- Extrait proposé
=-=-=

L’administration pénitentiaire semble consciente de ces difficultés, même si sa directrice, en affirmant devant la commission d’enquête qu’elle manquait de directeurs de qualité, n’a pas contribué à redonner confiance en soi à la profession.

L’administration a ainsi mis en place une réflexion sur la prospective du métier de chef d’établissement et sur l’organisation des équipes de direction, avec notamment la création d’une fonction systématique de gestion des ressources humaines ; elle lance également une expérience de « coaching » des chefs d’établissement par un tiers pour remédier à leur isolement.

L’administration a, dans le même mouvement, cherché à améliorer la condition des chefs de service pénitentiaire : ce corps de catégorie B, créé en 1993, occupe des fonctions d’encadrement en détention, consistant à diriger l’équipe des premiers surveillants et surveillants, des fonctions de chef de détention, dans lesquelles ils se voient confier la responsabilité de l’activité, stricto sensu, des fonctions d’adjoint au chef d’établissement et des fonctions de chefs d’établissement dans les petits établissements de moins de 200 places.
Malgré ces responsabilités importantes, il existe un décalage entre les moyens accordés aux directeurs d’établissement et ceux accordés aux chefs de service pénitentiaire dans l’accomplissement de leurs missions :
« Les chefs de service pénitentiaire de première classe et les chefs de service en général - auparavant surveillants-chefs et chefs de maisons d’arrêt - constituent l’une des catégories les plus dévalorisées. Ces chefs de service, issus du personnel de surveillance, dirigent des établissements pénitentiaires. Un chef de service de première classe peut diriger un établissement comptant un maximum de deux cents places, ce qui peut signifier trois cent cinquante ou quatre cents détenus. Il le dirige avec des moyens largement inférieurs à ceux d’un personnel de direction qui est entouré d’un staff, comprenant un économe, un greffier, un ou plusieurs adjoints.
Le chef de service pénitentiaire a les mêmes responsabilités qu’un directeur et un déroulement de carrière qui est celui d’un fonctionnaire de catégorie B, ce qui ne correspond pas du tout aux responsabilités exercées. C’est la catégorie sur laquelle il faudrait faire porter les efforts car la majorité des établissements pénitentiaires sont dirigés par des chefs de service pénitentiaire issus du personnel de surveillance. » (M. Désiré Derensy, membre de l’Union générale des syndicats pénitentiaires CGT)

=-=-=

- Données fournies
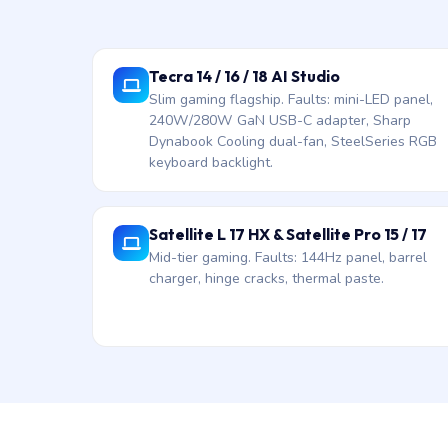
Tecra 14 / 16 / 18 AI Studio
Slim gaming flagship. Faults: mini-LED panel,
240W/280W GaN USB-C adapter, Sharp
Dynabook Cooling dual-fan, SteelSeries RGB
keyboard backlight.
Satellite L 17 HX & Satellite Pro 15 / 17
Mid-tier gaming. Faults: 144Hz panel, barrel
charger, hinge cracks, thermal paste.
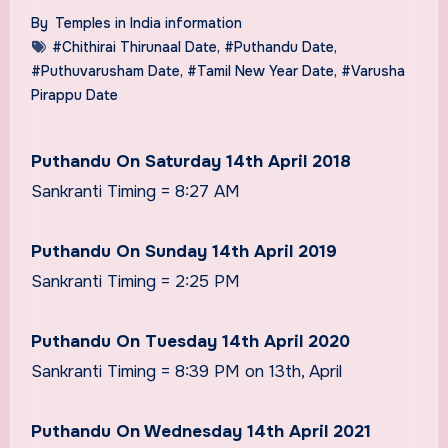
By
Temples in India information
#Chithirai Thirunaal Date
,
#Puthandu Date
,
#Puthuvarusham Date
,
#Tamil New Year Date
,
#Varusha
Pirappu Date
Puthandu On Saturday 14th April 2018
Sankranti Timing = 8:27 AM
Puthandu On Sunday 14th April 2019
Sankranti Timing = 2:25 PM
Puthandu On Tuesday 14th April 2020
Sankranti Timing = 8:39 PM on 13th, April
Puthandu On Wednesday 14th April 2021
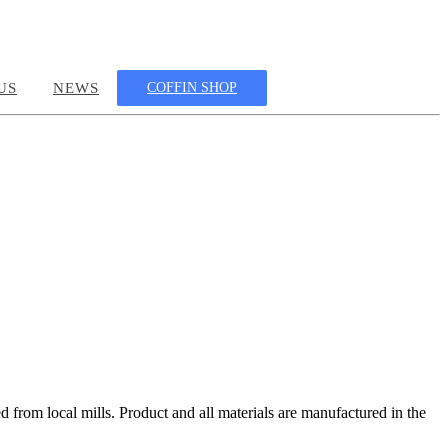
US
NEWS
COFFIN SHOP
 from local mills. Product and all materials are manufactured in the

=-=-=

- Consigne de travail A
Recopiez fidèlement le passage des relevés qui va de leur tout début jusqu'à la ligne contenant « charger, hinge cracks, thermal paste. », cette ligne comprise. Ne reproduisez pas les images.
- Consigne de travail B
Poursuivez l'extrait sur l'administration pénitentiaire à la suite de sa dernière phrase.

- Réponse attendue A
Tecra 14 / 16 / 18 AI Studio
Slim gaming flagship. Faults: mini-LED panel,
240W/280W GaN USB-C adapter, Sharp
Dynabook Cooling dual-fan, SteelSeries RGB
keyboard backlight.
Satellite L 17 HX & Satellite Pro 15 / 17
Mid-tier gaming. Faults: 144Hz panel, barrel
charger, hinge cracks, thermal paste.

- Réponse attendue B
La première mesure a été de renforcer les effectifs d’encadrement dans les petits établissements ; l’évaluation des besoins a fait état, pour créer dans chaque établissement une équipe de direction composée de deux personnels, d’un manque d’effectifs évalués à trente agents. Vingt emplois ont été pourvus par la loi de finances pour 2000 ; dix seront demandés pour le projet de loi de finances 2001.

Une réforme du statut de chef de service pénitentiaire est également en cours afin de mieux prendre en considération le rôle d’encadrement essentiel qu’ils jouent dans les établissements pénitentiaires. Passant par une revalorisation du traitement, le coût de la réforme est estimé à 27,6 millions de francs, avec une provision d’un million de francs inscrite en loi de finances pour 2000.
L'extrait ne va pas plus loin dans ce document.